De plus en plus difficile de parler à un agent du fédéral au téléphone

Dans certains ministères, au-delà d’un certain seuil de volume d’appels, l’option de parler à un agent n’était plus offerte.
Photo: iStock Dans certains ministères, au-delà d’un certain seuil de volume d’appels, l’option de parler à un agent n’était plus offerte.

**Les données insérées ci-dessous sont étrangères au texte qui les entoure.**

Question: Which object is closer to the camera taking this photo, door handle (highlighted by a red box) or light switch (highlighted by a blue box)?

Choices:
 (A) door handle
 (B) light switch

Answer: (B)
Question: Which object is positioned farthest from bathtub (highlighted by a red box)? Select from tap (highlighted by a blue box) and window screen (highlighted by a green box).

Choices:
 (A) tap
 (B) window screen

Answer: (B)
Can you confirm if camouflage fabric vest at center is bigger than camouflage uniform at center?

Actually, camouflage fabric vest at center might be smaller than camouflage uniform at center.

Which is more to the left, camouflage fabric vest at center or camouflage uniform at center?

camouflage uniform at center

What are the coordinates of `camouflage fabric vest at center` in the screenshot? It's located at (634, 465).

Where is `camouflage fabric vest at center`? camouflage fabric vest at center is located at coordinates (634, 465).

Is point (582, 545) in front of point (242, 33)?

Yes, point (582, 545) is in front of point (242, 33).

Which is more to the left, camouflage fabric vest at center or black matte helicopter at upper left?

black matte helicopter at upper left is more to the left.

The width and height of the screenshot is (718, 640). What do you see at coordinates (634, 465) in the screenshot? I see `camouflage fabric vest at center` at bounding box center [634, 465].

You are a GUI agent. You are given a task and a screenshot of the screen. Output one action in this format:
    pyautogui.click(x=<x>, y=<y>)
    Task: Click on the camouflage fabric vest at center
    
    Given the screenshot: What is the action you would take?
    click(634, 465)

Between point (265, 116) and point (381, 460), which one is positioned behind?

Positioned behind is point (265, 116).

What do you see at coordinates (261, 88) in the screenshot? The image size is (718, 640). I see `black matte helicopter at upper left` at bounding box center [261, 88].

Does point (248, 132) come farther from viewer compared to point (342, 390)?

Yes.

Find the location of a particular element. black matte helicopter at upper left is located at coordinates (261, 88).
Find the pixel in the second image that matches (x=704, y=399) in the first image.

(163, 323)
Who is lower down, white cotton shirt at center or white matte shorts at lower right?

Vous êtes perdus dans les dédales du service téléphonique automatisé d’un ministère fédéral et attendez impatiemment l’option « si vous voulez parler à un agent, faites le 9 ». En vain. Vous n’avez pas rêvé, confirme le vérificateur général du Canada. Certains ministères, au-delà d’un certain volume d’appels, n’offrent pas aux appelants de parler à un être en chair et en os. Et même quand cette possibilité est offerte, il faut s’armer de patience pour qu’elle se matérialise.

Le gouvernement du Canada possède 221 centres d’appels. Pour cet audit, le vérificateur général s’est attardé à quatre d’entre eux, très sollicités : celui pour l’assurance-emploi, celui pour le Régime de pension du Canada et la Sécurité de vieillesse, celui lié à Immigration, Réfugiés et Citoyenneté et enfin celui lié aux Anciens Combattants. Le nombre d’appels reçus en 2017-2018 est respectivement de 25 millions, de 8 millions, de 5 millions et de 600 000.

Le constat est accablant. Le centre pour l’assurance-emploi n’a permis qu’à 52 % des appelants de parler à un agent. Dans 40 % des cas, l’appel n’a pas été acheminé et dans les 8 % restants, l’appelant a fini par raccrocher. Celui du Régime de pensions a répondu en personne à 49 % des appels et celui d’Immigration, à seulement 22 %. Seul le centre pour les Anciens Combattants fait bonne figure en ayant répondu en personne à 79 % des appelants.

« Au-delà d’un certain seuil de volume d’appels établi par Emploi et Développement social Canada, le ministère renvoyait les appelants au système automatisé », note le vérificateur général. L’option de parler à un agent n’était plus offerte. À Immigration, « un message enregistré invitait l’appelant à rappeler plus tard, puis la communication était coupée. »

Au final, les ministères n’atteignent pas les cibles qu’ils se sont fixées. Par exemple, les centres d’appels de l’assurance-emploi et du Régime de pensions visent à répondre à 80 % des appelants en moins de 10 minutes, mais ils ont plutôt atteint un taux de 51 % et de 72 % respectivement. Immigration, Réfugiés et Citoyenneté ne se donne aucun objectif, et le temps d’attente moyen s’en ressent : 32 minutes.

Le vérificateur général note par ailleurs que les ministères embellissent le portrait dans leurs rapports sur le rendement. Emploi et Développement social n’a par exemple pas tenu compte des appels où l’appelant avait raccroché après avoir été mis en attente…

Emploi et Développement a répondu que sa « capacité actuelle » est « limitée par la technologie et le financement existants » mais que la migration des centres d’appels vers une plateforme téléphonique plus moderne d’ici 2020 lui permettra d’améliorer la situation.